Ever since the inception of this column, I have avoided critiquing other works related to the Holocaust. However, after reading Shaul Magid’s piece in Tablet magazine entitled “The Rebbe of the Warsaw Ghetto,” I cannot remain silent. Magid’s piece besmirches the pristine legacy of Rav Kalonymus Kalman Shapira, Hy”d, author of Eish Kodesh and several other sefarim. I have been personally involved in translating most of Eish Kodesh into English for our museum’s future exhibits, as well as organizing shiurim based on the Eish Kodesh this pastsummer.
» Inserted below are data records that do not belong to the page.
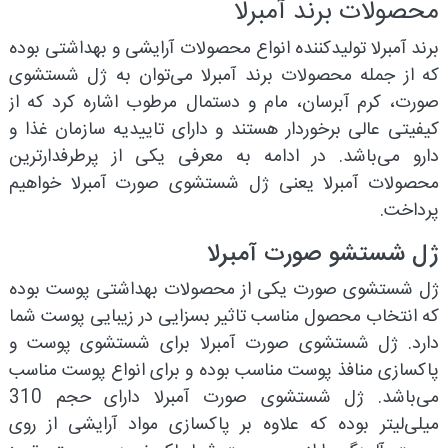
محصولات برند آمبرلا
برند آمبرلا تولیدکننده انواع محصولات آرایشی و بهداشتی بوده
که از جمله محصولات برند آمبرلا می‌توان به ژل شستشوی
صورت، کرم آبرسان، مام و دستمال مرطوب اشاره کرد که از
کیفیتی عالی برخوردار هستند و دارای تاییدیه سازمان غذا و
دارو می‌باشد. در ادامه به معرفی یکی از پرطرفدارترین
محصولات آمبرلا یعنی ژل شستشوی صورت آمبرلا خواهیم
پرداخت.
ژل شستشو صورت آمبرلا
ژل شستشوی صورت یکی از محصولات بهداشتی پوست بوده
که انتخاب محصول مناسب تاثیر بسزایی در زیبایی پوست شما
دارد. ژل شستشوی صورت آمبرلا برای شستشوی پوست و
پاکسازی منافذ پوست مناسب بوده و برای انواع پوست مناسب
می‌باشد. ژل شستشوی صورت آمبرلا دارای حجم 310
میلی‌لیتر بوده که علاوه بر پاکسازی مواد آرایشی از روی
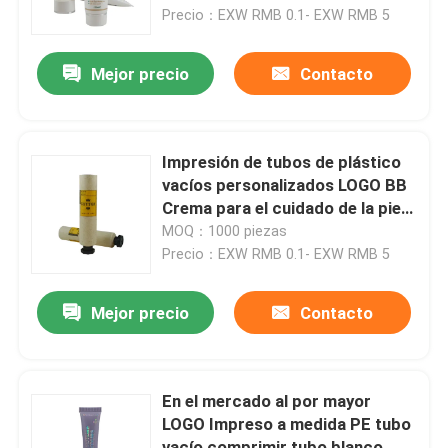
la piel Presionar tubos
Precio：EXW RMB 0.1- EXW RMB 5
cosméticos con tapas para
Recorrido por la fábrica
cosméticos
Mejor precio
Contacto
Control de calidad
Impresión de tubos de plástico
Contacta con nosotros
vacíos personalizados LOGO BB
Crema para el cuidado de la piel
Crema facial Loción Cosméticos
MOQ：1000 piezas
Solicitar una cita
Embalaje de tubos de
Precio：EXW RMB 0.1- EXW RMB 5
compresión
Tubo cosmético
Mejor precio
Contacto
Tubo de compresión
En el mercado al por mayor
LOGO Impreso a medida PE tubo
tubo cosmético vacío
vacío comprimir tubo blanco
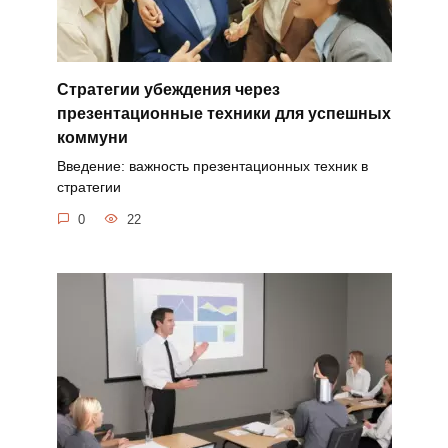
Стратегии убеждения через
презентационные техники для успешных
коммуни
Введение: важность презентационных техник в
стратегии
0
22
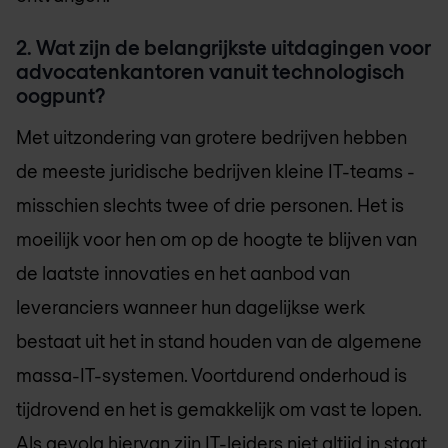
2. Wat zijn de belangrijkste uitdagingen voor
advocatenkantoren vanuit technologisch
oogpunt?
Met uitzondering van grotere bedrijven hebben
de meeste juridische bedrijven kleine IT-teams -
misschien slechts twee of drie personen. Het is
moeilijk voor hen om op de hoogte te blijven van
de laatste innovaties en het aanbod van
leveranciers wanneer hun dagelijkse werk
bestaat uit het in stand houden van de algemene
massa-IT-systemen. Voortdurend onderhoud is
tijdrovend en het is gemakkelijk om vast te lopen.
Als gevolg hiervan zijn IT-leiders niet altijd in staat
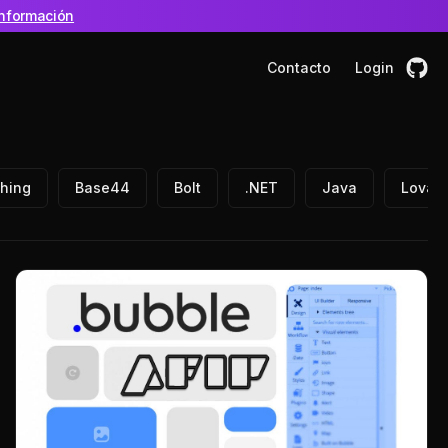
nformación
Contacto
Login
hing
Base44
Bolt
.NET
Java
Lovab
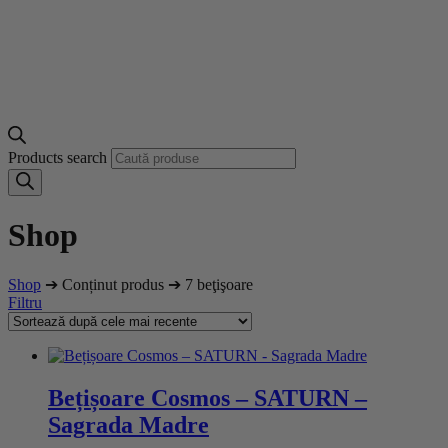
Products search
Shop
Shop
➔ Conținut produs ➔ 7 beţişoare
Filtru
Bețișoare Cosmos – SATURN –
Sagrada Madre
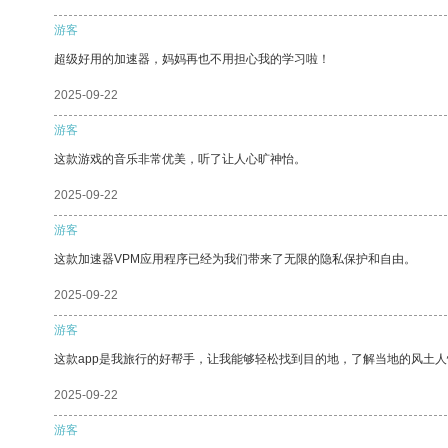
游客
超级好用的加速器，妈妈再也不用担心我的学习啦！
2025-09-22
游客
这款游戏的音乐非常优美，听了让人心旷神怡。
2025-09-22
游客
这款加速器VPM应用程序已经为我们带来了无限的隐私保护和自由。
2025-09-22
游客
这款app是我旅行的好帮手，让我能够轻松找到目的地，了解当地的风土人
2025-09-22
游客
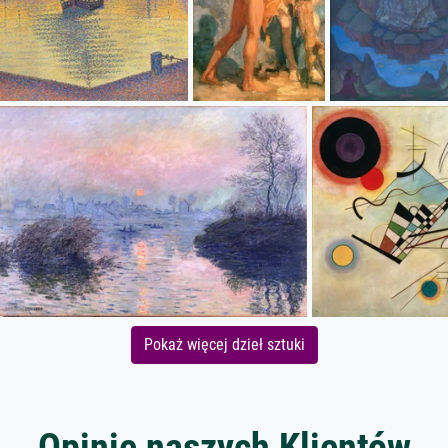
Pokaż więcej dzieł sztuki
Opinie naszych Klientów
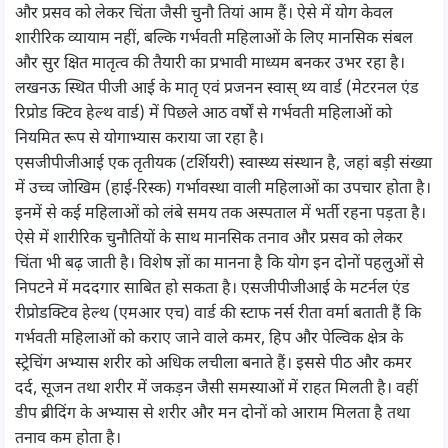
और प्रसव को लेकर चिंता जैसी चुनौ तियां आम हैं। ऐसे में योग केवल
शारीरिक व्यायाम नहीं, बल्कि गर्भवती महिलाओं के लिए मानसिक संबल
और सुर क्षित मातृत्व की तैयारी का प्रभावी माध्यम बनकर उभर रहा है।
लखनऊ स्थित पीजी आई के मातृ एवं प्रजनन स्वास् थ्य वार्ड (मेटरनल एंड
रिप्रोड क्टिव हेल्थ वार्ड) में पिछले आठ वर्षों से गर्भवती महिलाओं को
नियमित रूप से योगाभ्यास कराया जा रहा है।
एसजीपीजीआई एक तृतीयक (टर्शियरी) स्वास्थ्य संस्थान है, जहां बड़ी संख्या
में उच्च जोखिम (हाई-रिस्क) गर्भावस्था वाली महिलाओं का उपचार होता है।
इनमें से कई महिलाओं को लंबे समय तक अस्पताल में भर्ती रहना पड़ता है।
ऐसे में शारीरिक चुनौतियों के साथ मानसिक तनाव और प्रसव को लेकर
चिंता भी बढ़ जाती है। विशेष ज्ञों का मानना है कि योग इन दोनों पहलुओं से
निपटने में मददगार साबित हो सकता है। एसजीपीजीआई के मटर्नल एंड
रीप्रोडक्टिव हेल्थ (एमआर एच) वार्ड की स्टाफ नर्स रीता वर्मा बताती हैं कि
गर्भवती महिलाओं को कराए जाने वाले कमर, हिप और पेल्विक क्षेत्र के
स्ट्रेचिंग अभ्यास शरीर को अधिक लचीला बनाते हैं। इससे पीठ और कमर
दर्द, सूजन तथा शरीर में जकड़न जैसी समस्याओं में राहत मिलती है। वहीं
डीप ब्रीदिंग के अभ्यास से शरीर और मन दोनों को आराम मिलता है तथा
तनाव कम होता है।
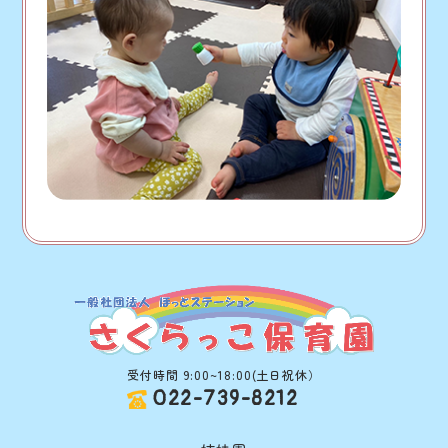
受付時間 9:00~18:00(土日祝休）
022-739-8212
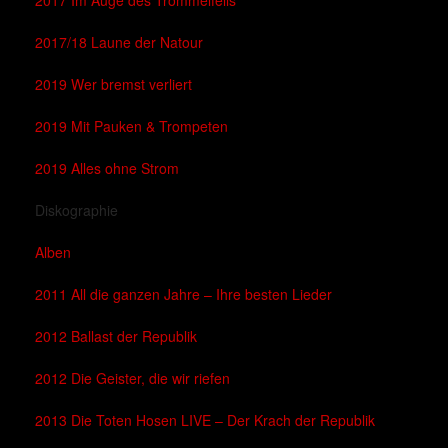
2017 Im Auge des Trommelfells
2017/18 Laune der Natour
2019 Wer bremst verliert
2019 Mit Pauken & Trompeten
2019 Alles ohne Strom
Diskographie
Alben
2011 All die ganzen Jahre – Ihre besten Lieder
2012 Ballast der Republik
2012 Die Geister, die wir riefen
2013 Die Toten Hosen LIVE – Der Krach der Republik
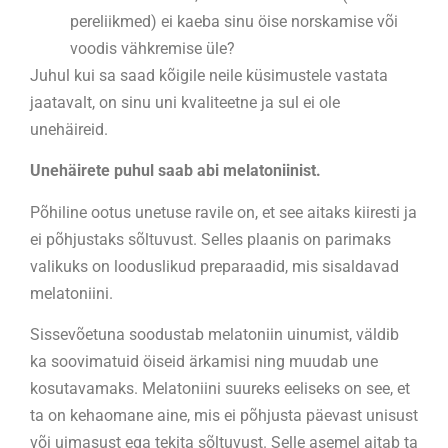
pereliikmed) ei kaeba sinu öise norskamise või
voodis vähkremise üle?
Juhul kui sa saad kõigile neile küsimustele vastata
jaatavalt, on sinu uni kvaliteetne ja sul ei ole
unehäireid.
Unehäirete puhul saab abi melatoniinist.
Põhiline ootus unetuse ravile on, et see aitaks kiiresti ja
ei põhjustaks sõltuvust. Selles plaanis on parimaks
valikuks on looduslikud preparaadid, mis sisaldavad
melatoniini.
Sissevõetuna soodustab melatoniin uinumist, väldib
ka soovimatuid öiseid ärkamisi ning muudab une
kosutavamaks. Melatoniini suureks eeliseks on see, et
ta on kehaomane aine, mis ei põhjusta päevast unisust
või uimasust ega tekita sõltuvust. Selle asemel aitab ta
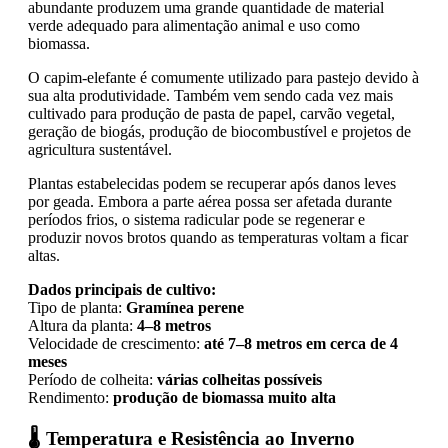
abundante produzem uma grande quantidade de material
verde adequado para alimentação animal e uso como
biomassa.
O capim-elefante é comumente utilizado para pastejo devido à
sua alta produtividade. Também vem sendo cada vez mais
cultivado para produção de pasta de papel, carvão vegetal,
geração de biogás, produção de biocombustível e projetos de
agricultura sustentável.
Plantas estabelecidas podem se recuperar após danos leves
por geada. Embora a parte aérea possa ser afetada durante
períodos frios, o sistema radicular pode se regenerar e
produzir novos brotos quando as temperaturas voltam a ficar
altas.
Dados principais de cultivo:
Tipo de planta:
Gramínea perene
Altura da planta:
4–8 metros
Velocidade de crescimento:
até 7–8 metros em cerca de 4
meses
Período de colheita:
várias colheitas possíveis
Rendimento:
produção de biomassa muito alta
🌡️ Temperatura e Resistência ao Inverno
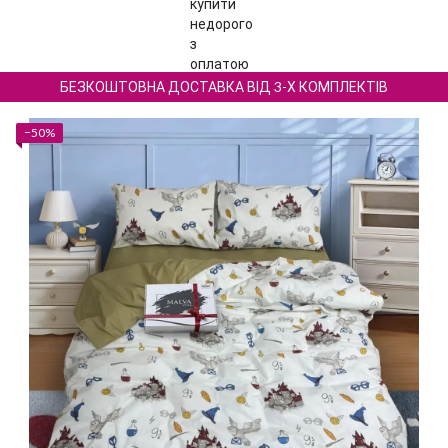
БЕЗКОШТОВНА ДОСТАВКА ВІД 3-Х КОМПЛЕКТІВ
−50%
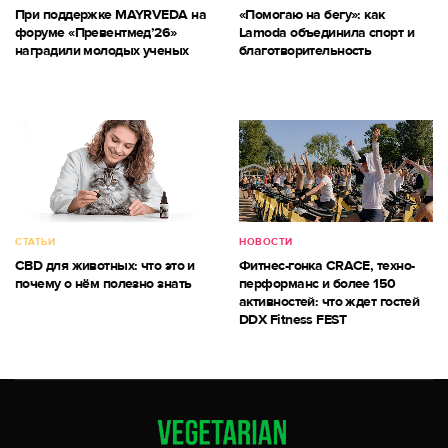
При поддержке MAYRVEDA на
«Помогаю на бегу»: как
форуме «Превентмед’26»
Lamoda объединила спорт и
наградили молодых ученых
благотворительность
СТАТЬИ
НОВОСТИ
CBD для животных: что это и
Фитнес-гонка CRACE, техно-
почему о нём полезно знать
перформанс и более 150
активностей: что ждет гостей
DDX Fitness FEST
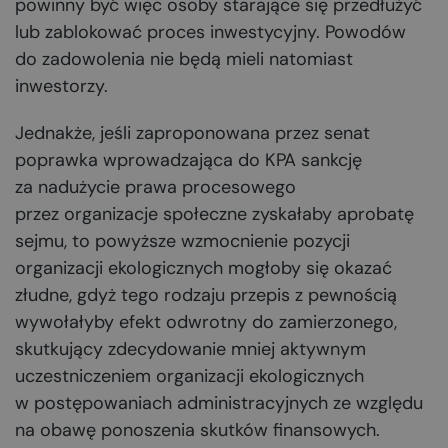
powinny być więc osoby starające się przedłużyć
lub zablokować proces inwestycyjny. Powodów
do zadowolenia nie będą mieli natomiast
inwestorzy.
Jednakże, jeśli zaproponowana przez senat
poprawka wprowadzająca do KPA sankcję
za nadużycie prawa procesowego
przez organizacje społeczne zyskałaby aprobatę
sejmu, to powyższe wzmocnienie pozycji
organizacji ekologicznych mogłoby się okazać
złudne, gdyż tego rodzaju przepis z pewnością
wywołałyby efekt odwrotny do zamierzonego,
skutkujący zdecydowanie mniej aktywnym
uczestniczeniem organizacji ekologicznych
w postępowaniach administracyjnych ze względu
na obawę ponoszenia skutków finansowych.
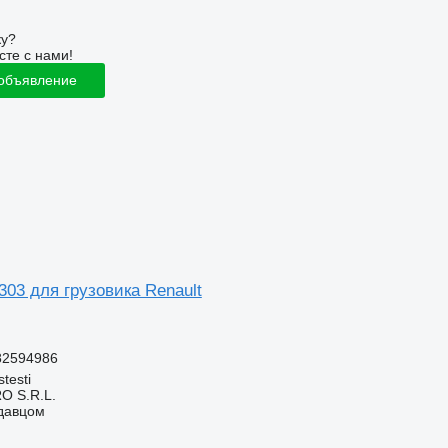
ку?
сте с нами!
 объявление
03 для грузовика Renault
82594986
testi
O S.R.L.
одавцом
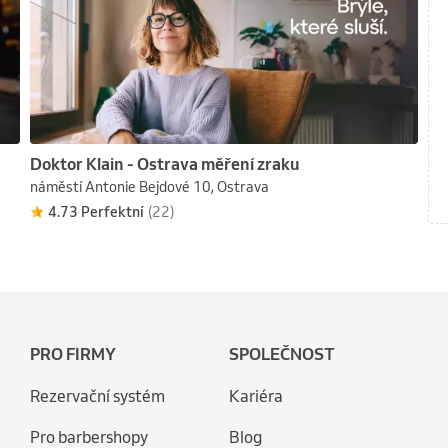
Doktor Klain - Ostrava měření zraku
náměstí Antonie Bejdové 10, Ostrava
4.73 Perfektní
(22)
PRO FIRMY
SPOLEČNOST
Rezervační systém
Kariéra
Pro barbershopy
Blog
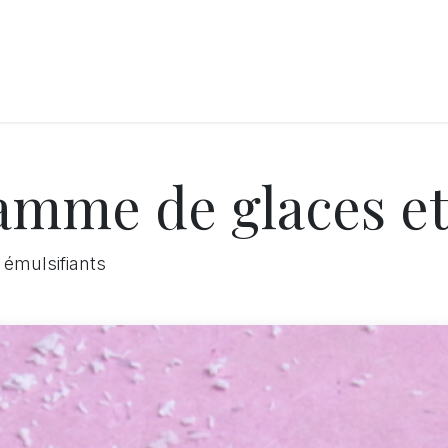
RY
ICE CREAMS
CHOCOLATES AND SWEETS
CATERING
COR
amme de glaces et
 émulsifiants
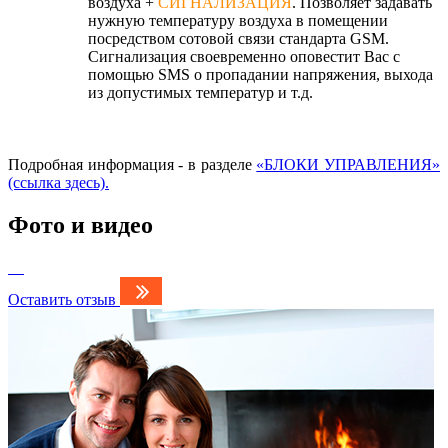
воздуха +
СИГНАЛИЗАЦИЯ
. Позволяет задавать
нужную температуру воздуха в помещении
посредством сотовой связи стандарта GSM.
Сигнализация своевременно оповестит Вас с
помощью SMS о пропадании напряжения, выхода
из допустимых температур и т.д.
Подробная информация - в разделе
«
БЛОКИ УПРАВЛЕНИЯ
»
(ссылка здесь).
Фото и видео
Оставить отзыв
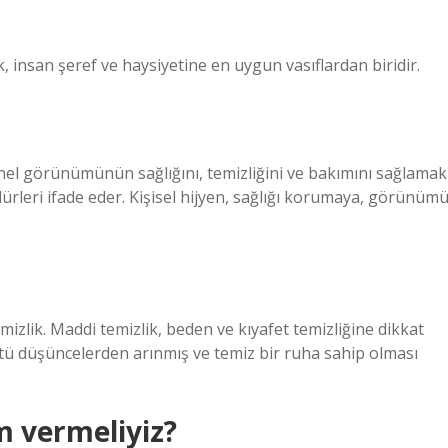
k, insan şeref ve haysiyetine en uygun vasıflardan biridir.
e genel görünümünün sağlığını, temizliğini ve bakımını sağlamak
ürleri ifade eder. Kişisel hijyen, sağlığı korumaya, görünüm
emizlik. Maddi temizlik, beden ve kıyafet temizliğine dikkat
ötü düşüncelerden arınmış ve temiz bir ruha sahip olması
m vermeliyiz?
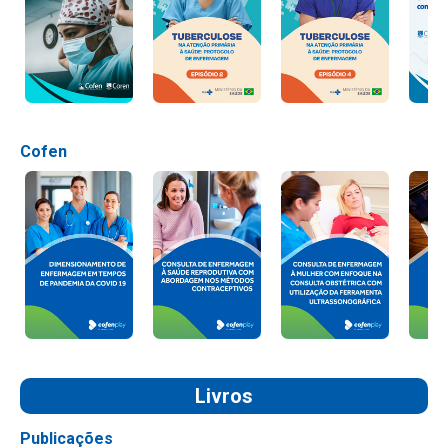
Cofen
Livros
Publicações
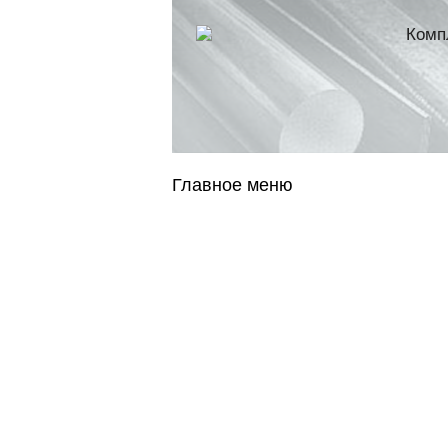
Комп
Главное меню
ГЛАВНАЯ
Н
ГОСОБОРОН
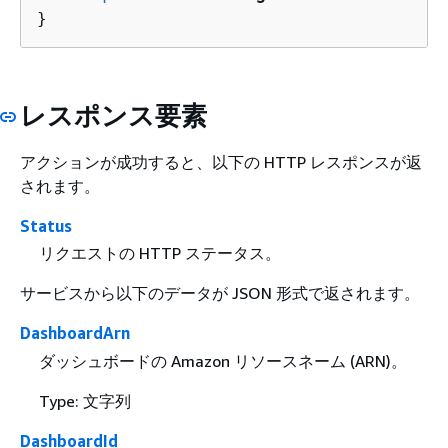
}
レスポンス要素
アクションが成功すると、以下の HTTP レスポンスが返
されます。
Status
リクエストの HTTP ステータス。
サービスから以下のデータが JSON 形式で返されます。
DashboardArn
ダッシュボードの Amazon リソースネーム (ARN)。
Type: 文字列
DashboardId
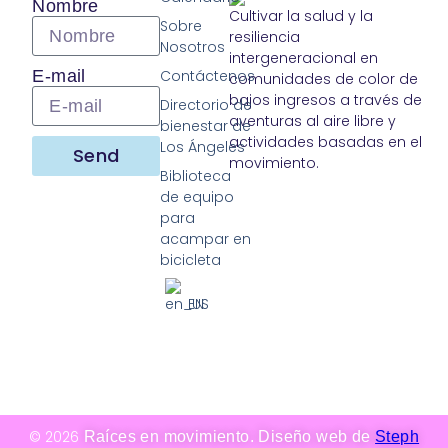
Nombre
Cultivar la salud y la
Sobre
resiliencia
Nosotros
intergeneracional en
E-mail
Contáctenos
comunidades de color de
bajos ingresos a través de
Directorio de
aventuras al aire libre y
bienestar de
actividades basadas en el
Los Ángeles
Send
movimiento.
Biblioteca
de equipo
para
acampar en
bicicleta
EN
© 2026
Raíces en movimiento. Diseño web de
Steph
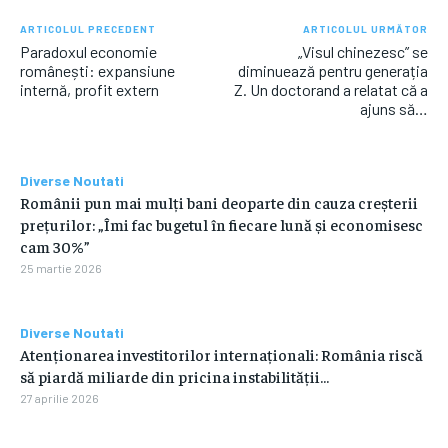
ARTICOLUL PRECEDENT
ARTICOLUL URMĂTOR
Paradoxul economie
„Visul chinezesc” se
românești: expansiune
diminuează pentru generația
internă, profit extern
Z. Un doctorand a relatat că a
ajuns să…
Diverse Noutati
Românii pun mai mulți bani deoparte din cauza creșterii
prețurilor: „Îmi fac bugetul în fiecare lună și economisesc
cam 30%”
25 martie 2026
Diverse Noutati
Atenționarea investitorilor internaționali: România riscă
să piardă miliarde din pricina instabilității…
27 aprilie 2026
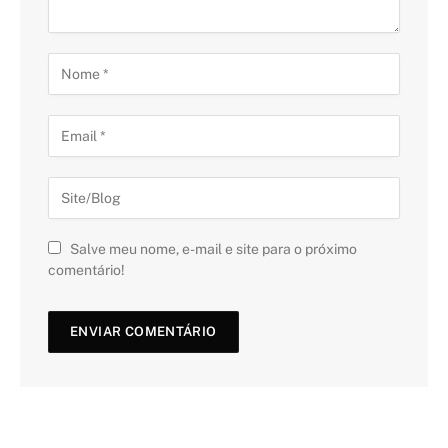
Salve meu nome, e-mail e site para o próximo
comentário!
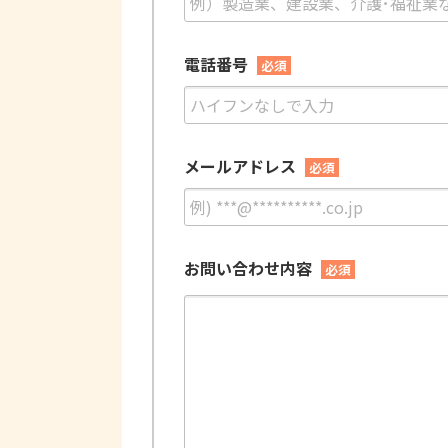
電話番号
必須
メールアドレス
必須
お問い合わせ内容
必須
Magid doesn’t make much of an effort to disguise his libelous claims; he gets right down to business in his second paragraph: The fact that these heart-wrenching sermons were dated to the years of the ghetto gives us a startling view into one man’s struggle with faith, as the world—and, ultimately, his faith—collapsed around, and inside, him.
If the reader is supposed to wait for evidence for the bold lie that Rav Shapira lost his faith, he will be left scratching his head. Magid focuses on the following footnote in Eish Kodesh to support his claim,where Rav Shapira writes: The bizarre tortures and the freakish, brutal murders that have been invented for us by the depraved, perverted murderers, solely for the suffering of Israel since the middle of 1942, are, according to knowledge of the words of our Sages of blessed memory, and the chronicles of the Jewish people in general, unprecedented and unparalleled. May G-d have mercy upon us, and save us from their hands, in the blink of an eye.
Is this the smoking gun, you ask?
The Rebbe of the Warsaw Ghetto remained an invaluable source of inspiration to those around him until his very last day.
According to Magid, yes; instead of a heartfelt plea to Hashem from the depths of suffering, Magid finds betrayal: A full-blown theological crisis, in this case, emerges only when two conditions are met simultaneously: first, the belief that the Holocaust was an unprecedented event in Jewish history; and second, that this unprecedented event must irrevocably rupture the covenantal framework established in the Hebrew Bible. Shapira’s comment certainly adopts the first condition and, I would argue, also gestures toward the second.
Although he is kind enough to couch his words as an argument and Rav Shapira’s “feelings” as a “gesture,” as the article proceeds this “gesture” becomes an embrace, and Magid’s opinion morphs into fact. But let us counter this argument with a simple question: If the Jews face unprecedented suffering, why does that mean Hashem’s covenant is broken? Hashem never placed limitations on potential calamities; the Torah states clearly that “any illness and any blow that is not written in this Book of the Torah, Hashem will bring upon you” (Devarim 28:61).
After laying the groundwork for his slander, Magid’s piece careens downhill, filled with references by academics who deem themselves worthy of rating the level of faith of leaders such as the Satmar Rebbe and Rav Elchonon Wasserman. Were there some who did lose faith? Yes, and I cannot judge them, because I have never been tested as they have. But gedolim like Rav Shapira and Rav Elchonon and countless other kedoshim, were examples of faith during the holocaust. Yet, Magid contends: That note was not written by a man of faith; it was written by a man of broken faith. Magid’s reference to Rav Shapira’s words “unprecedented and unparalleled,” a convoluted piece of evidence on its own becomes more curious when he ignores the next sentence, where Rav Shapiro pleads “May God have mercy upon us, and save us from their hands, in the blink of an eye.”
Does someone who “lost faith in Hashem,” pray to Hashem? As if he is aware of the frailty of his position, Magid tries a new twist on an old trick. Still fixated on just one word, he writes: “From the perspective of paradigmatic thinking, or a covenantal theology, if something is unparalleled, that is precisely not the way it is supposed to be” (his italics)
I don’t know where Magid gets his rules of covenantal theology, but I do know that many unparalleled events, both tragic and joyous, were meant to be.
Even worse than his sloppy journalism and senseless arguments, Magid’s weak assertions reveal that he has no understanding or appreciation for a towering figure like Rav Shapira. Steeped in Torah and chasidus from his youth, the Rebbe devoted his life to Hashem and to helping others. Despite the tragic loss of his daughter-in-law and son who were killed during Sukkos of 1939, he continued to lead his chasidim with warmth and joy on that Yom Tov, and remained an invaluable source of inspiration to those around him until his last day on this earth.
No, the Rebbe of the Warsaw Ghetto did not believe the covenant was broken. Rav Shapira would be the first to know that only people break their word. Hashem does not.